*** Begin section ***

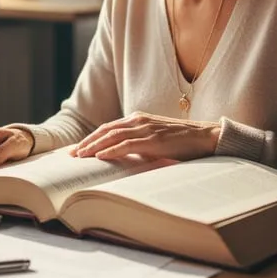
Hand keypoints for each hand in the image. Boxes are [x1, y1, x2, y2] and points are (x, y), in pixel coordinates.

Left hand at [68, 111, 220, 161]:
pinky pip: (128, 144)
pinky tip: (101, 157)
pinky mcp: (154, 139)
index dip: (91, 138)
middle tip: (71, 155)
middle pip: (105, 130)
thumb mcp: (155, 140)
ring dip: (94, 147)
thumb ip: (139, 144)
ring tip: (81, 157)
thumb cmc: (181, 141)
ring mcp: (146, 128)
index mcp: (138, 119)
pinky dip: (112, 150)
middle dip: (86, 143)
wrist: (205, 137)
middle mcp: (138, 120)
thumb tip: (122, 158)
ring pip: (112, 136)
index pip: (108, 128)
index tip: (77, 149)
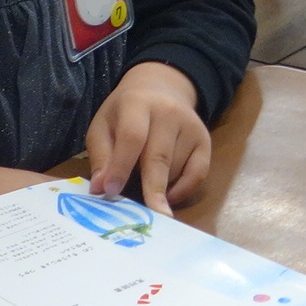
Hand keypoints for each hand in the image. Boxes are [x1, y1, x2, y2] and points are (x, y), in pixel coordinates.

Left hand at [85, 62, 211, 217]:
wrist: (160, 88)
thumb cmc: (124, 114)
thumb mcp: (103, 126)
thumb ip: (101, 155)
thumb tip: (100, 188)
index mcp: (137, 104)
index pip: (132, 138)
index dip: (121, 167)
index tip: (110, 192)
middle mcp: (169, 112)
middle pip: (160, 156)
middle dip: (152, 189)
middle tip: (150, 217)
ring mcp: (191, 125)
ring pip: (176, 168)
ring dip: (159, 187)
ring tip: (144, 188)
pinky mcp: (205, 139)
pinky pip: (198, 172)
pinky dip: (184, 190)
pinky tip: (168, 195)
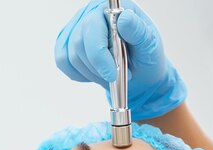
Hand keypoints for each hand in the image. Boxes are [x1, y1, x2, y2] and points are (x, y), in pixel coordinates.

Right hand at [55, 0, 186, 119]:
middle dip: (96, 67)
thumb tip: (124, 19)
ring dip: (90, 73)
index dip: (99, 53)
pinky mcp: (67, 44)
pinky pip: (62, 62)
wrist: (139, 72)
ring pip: (70, 56)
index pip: (93, 26)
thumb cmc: (145, 55)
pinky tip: (93, 74)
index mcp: (112, 9)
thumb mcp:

*** End section ***

> _HOW TO COMPLETE THIS TASK_: Although the records above contain pictures, your copy should give only their text, exactly as written.

> _RESPONSE FOR THIS EXERCISE_:
Hand keypoints for each hand in the image. Boxes are [x1, y1, x2, y2] and points are (x, y), in pixel coordinates.

Left hand at [68, 111, 220, 161]:
pinky pip: (128, 144)
pinky tip: (101, 157)
pinky mcp: (154, 139)
index dip: (91, 138)
middle tip: (71, 155)
middle pip: (105, 130)
thumb mcp: (155, 140)
ring dip: (94, 147)
thumb ip: (139, 144)
ring tip: (81, 157)
thumb cmc: (181, 141)
ring mcp: (146, 128)
index mcp: (138, 119)
pinky dip: (112, 150)
middle dip: (86, 143)
wrist: (205, 137)
middle mcp: (138, 120)
thumb tip: (122, 158)
ring pip: (112, 136)
index pip: (108, 128)
index tip: (77, 149)
Hand keypoints for each hand in the image. Boxes are [x1, y1, x2, y2] and points are (x, y), in pixel coordinates.

Left hand at [85, 62, 211, 217]:
wrist: (160, 88)
thumb cmc: (124, 114)
thumb mcp: (103, 126)
thumb ip: (101, 155)
thumb tip: (100, 188)
index mcp: (137, 104)
index pip: (132, 138)
index dip: (121, 167)
index tip: (110, 192)
middle mcp: (169, 112)
middle pip: (160, 156)
middle dip: (152, 189)
middle tip: (150, 217)
ring mcp: (191, 125)
ring pip: (176, 168)
ring dip: (159, 187)
ring tip: (144, 188)
pinky mcp: (205, 139)
pinky pip: (198, 172)
pinky dip: (184, 190)
pinky tip: (168, 195)
Hand keypoints for each hand in the image. Boxes are [x1, y1, x2, y2] and points are (x, y), in pixel coordinates.

Right hand at [55, 0, 186, 119]:
middle dip: (96, 67)
thumb tip: (124, 19)
ring dip: (90, 73)
index dip: (99, 53)
pinky mcp: (67, 44)
pinky pip: (62, 62)
wrist: (139, 72)
ring pip: (70, 56)
index pip: (93, 26)
thumb cmc: (145, 55)
pinky tip: (93, 74)
index mcp: (112, 9)
thumb mcp:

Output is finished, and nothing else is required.